▸ Set problem
Rewrite the lines below as a numbered list, skipping any blank lines and leaving the pictures out.

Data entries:
____________________

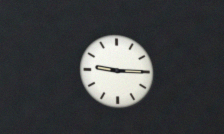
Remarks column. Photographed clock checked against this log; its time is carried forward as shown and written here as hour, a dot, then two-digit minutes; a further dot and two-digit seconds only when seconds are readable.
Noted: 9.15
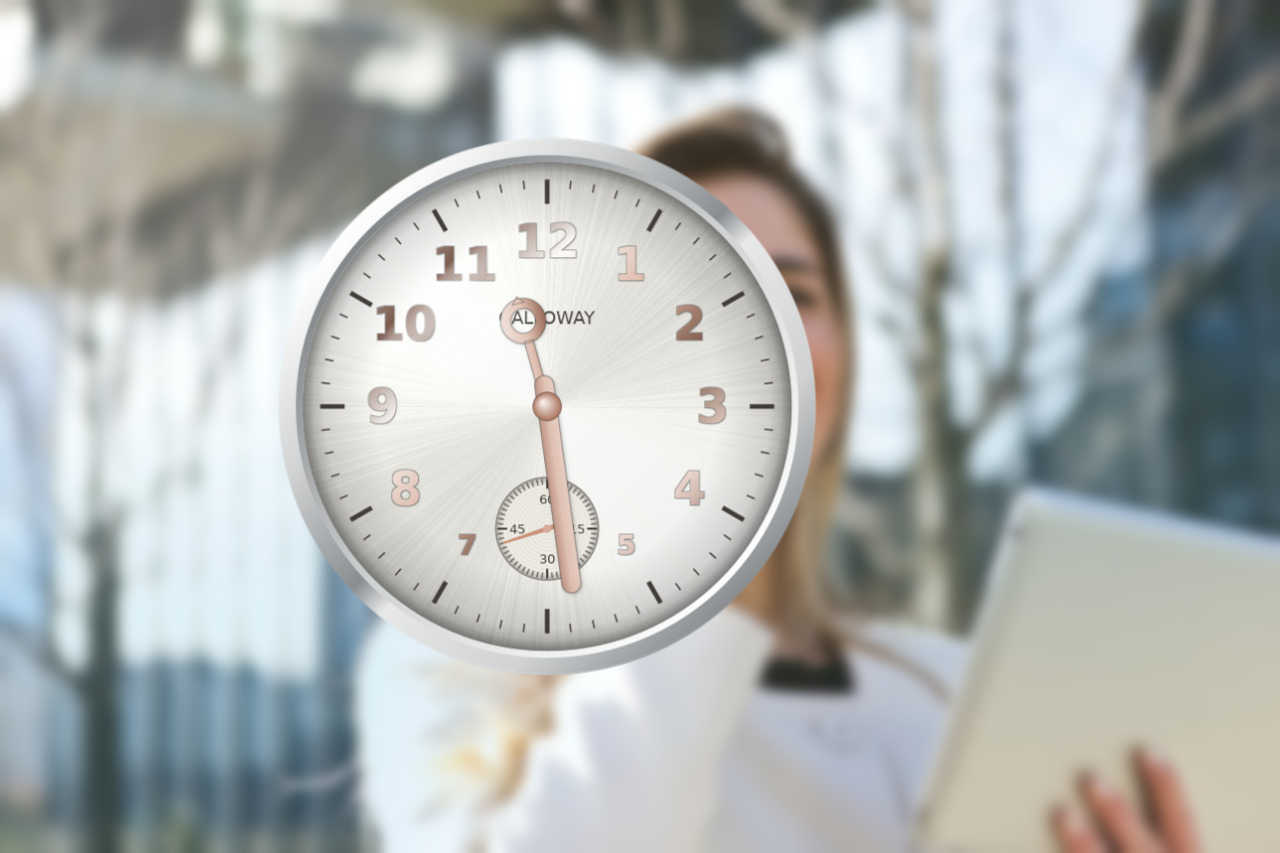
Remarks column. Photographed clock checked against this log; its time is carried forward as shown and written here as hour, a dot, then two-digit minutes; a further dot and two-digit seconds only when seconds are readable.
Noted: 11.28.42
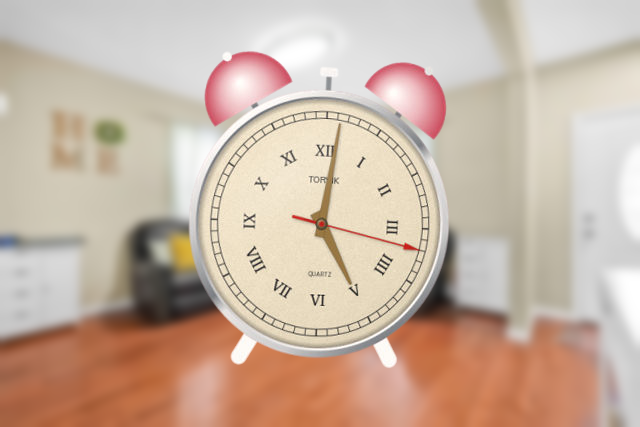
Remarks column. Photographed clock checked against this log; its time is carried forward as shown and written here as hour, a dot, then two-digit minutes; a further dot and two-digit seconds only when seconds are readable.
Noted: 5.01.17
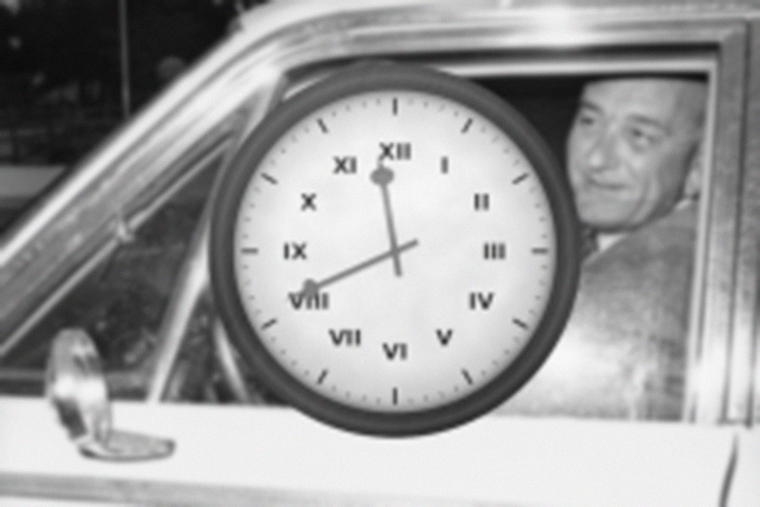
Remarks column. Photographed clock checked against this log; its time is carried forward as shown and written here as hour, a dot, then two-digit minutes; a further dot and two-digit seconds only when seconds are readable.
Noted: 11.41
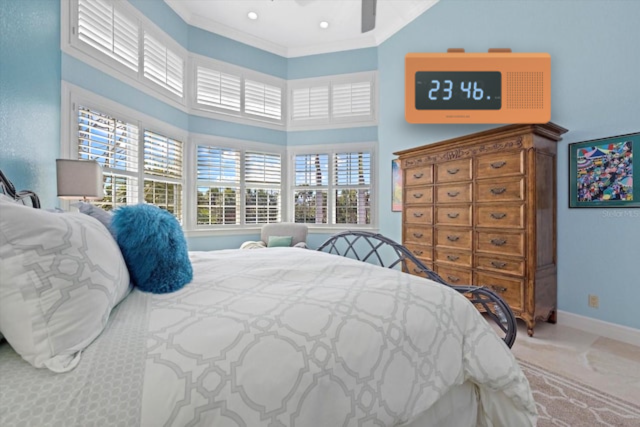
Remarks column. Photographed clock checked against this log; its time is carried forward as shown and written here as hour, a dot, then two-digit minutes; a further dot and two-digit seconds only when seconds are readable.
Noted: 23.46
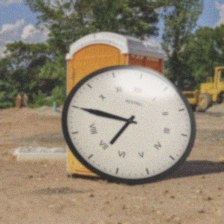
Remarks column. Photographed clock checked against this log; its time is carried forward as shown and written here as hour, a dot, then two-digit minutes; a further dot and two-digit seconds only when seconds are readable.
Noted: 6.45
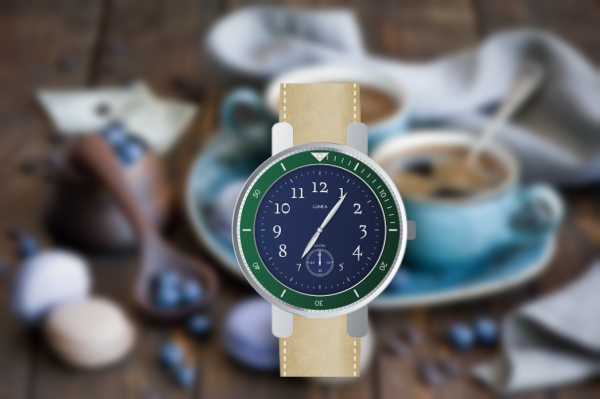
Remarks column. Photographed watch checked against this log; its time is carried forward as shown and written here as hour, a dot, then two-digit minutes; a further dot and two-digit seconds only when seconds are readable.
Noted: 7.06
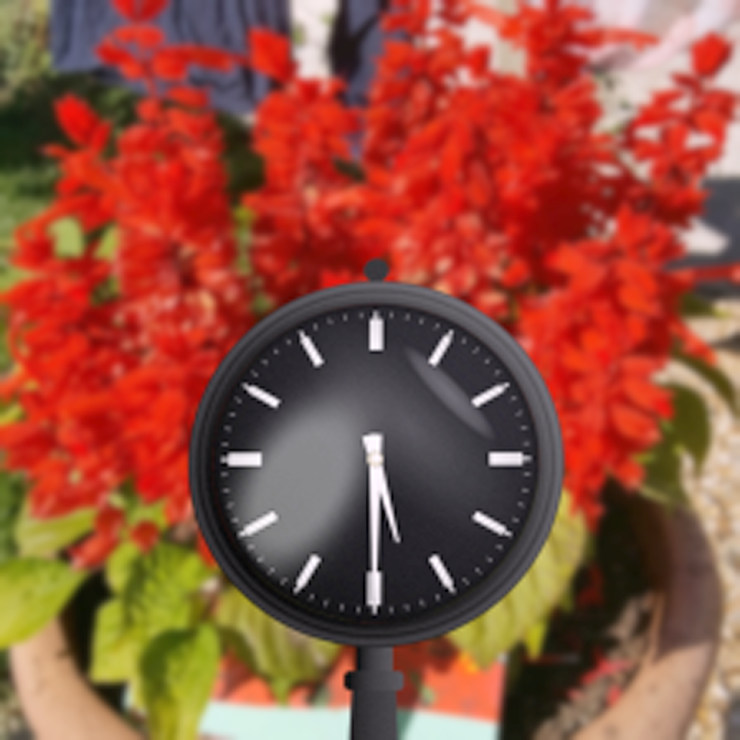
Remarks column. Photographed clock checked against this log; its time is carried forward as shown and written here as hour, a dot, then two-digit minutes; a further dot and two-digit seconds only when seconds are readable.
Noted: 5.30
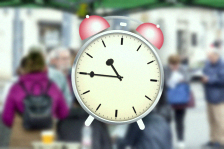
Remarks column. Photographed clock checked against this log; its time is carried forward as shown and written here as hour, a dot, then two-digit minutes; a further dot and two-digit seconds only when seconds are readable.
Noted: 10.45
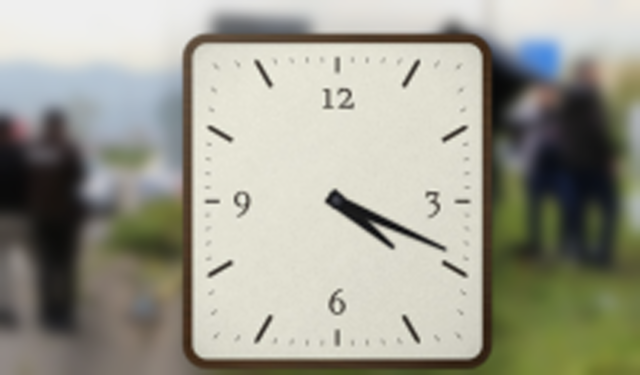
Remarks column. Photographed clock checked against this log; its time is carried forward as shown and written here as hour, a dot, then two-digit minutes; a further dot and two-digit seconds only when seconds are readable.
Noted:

____________________

▸ Exercise output
1. Remarks column. Photographed clock checked against this log; its time is carried forward as shown and written here as hour, a dot, then two-digit minutes; a further dot and two-digit seconds only when seconds are readable.
2. Noted: 9.15
3. Remarks column. Photographed clock checked against this log; its time is carried forward as shown and written here as hour, a dot, then two-digit minutes; a further dot and two-digit seconds only when seconds are readable.
4. Noted: 11.28.42
5. Remarks column. Photographed clock checked against this log; its time is carried forward as shown and written here as hour, a dot, then two-digit minutes; a further dot and two-digit seconds only when seconds are readable.
6. Noted: 5.01.17
7. Remarks column. Photographed clock checked against this log; its time is carried forward as shown and written here as hour, a dot, then two-digit minutes; a further dot and two-digit seconds only when seconds are readable.
8. Noted: 11.41
9. Remarks column. Photographed clock checked against this log; its time is carried forward as shown and written here as hour, a dot, then two-digit minutes; a further dot and two-digit seconds only when seconds are readable.
10. Noted: 23.46
11. Remarks column. Photographed clock checked against this log; its time is carried forward as shown and written here as hour, a dot, then two-digit minutes; a further dot and two-digit seconds only when seconds are readable.
12. Noted: 6.45
13. Remarks column. Photographed watch checked against this log; its time is carried forward as shown and written here as hour, a dot, then two-digit minutes; a further dot and two-digit seconds only when seconds are readable.
14. Noted: 7.06
15. Remarks column. Photographed clock checked against this log; its time is carried forward as shown and written here as hour, a dot, then two-digit minutes; a further dot and two-digit seconds only when seconds are readable.
16. Noted: 5.30
17. Remarks column. Photographed clock checked against this log; its time is carried forward as shown and written here as hour, a dot, then two-digit minutes; a further dot and two-digit seconds only when seconds are readable.
18. Noted: 10.45
19. Remarks column. Photographed clock checked against this log; its time is carried forward as shown and written here as hour, a dot, then two-digit minutes; a further dot and two-digit seconds only when seconds are readable.
20. Noted:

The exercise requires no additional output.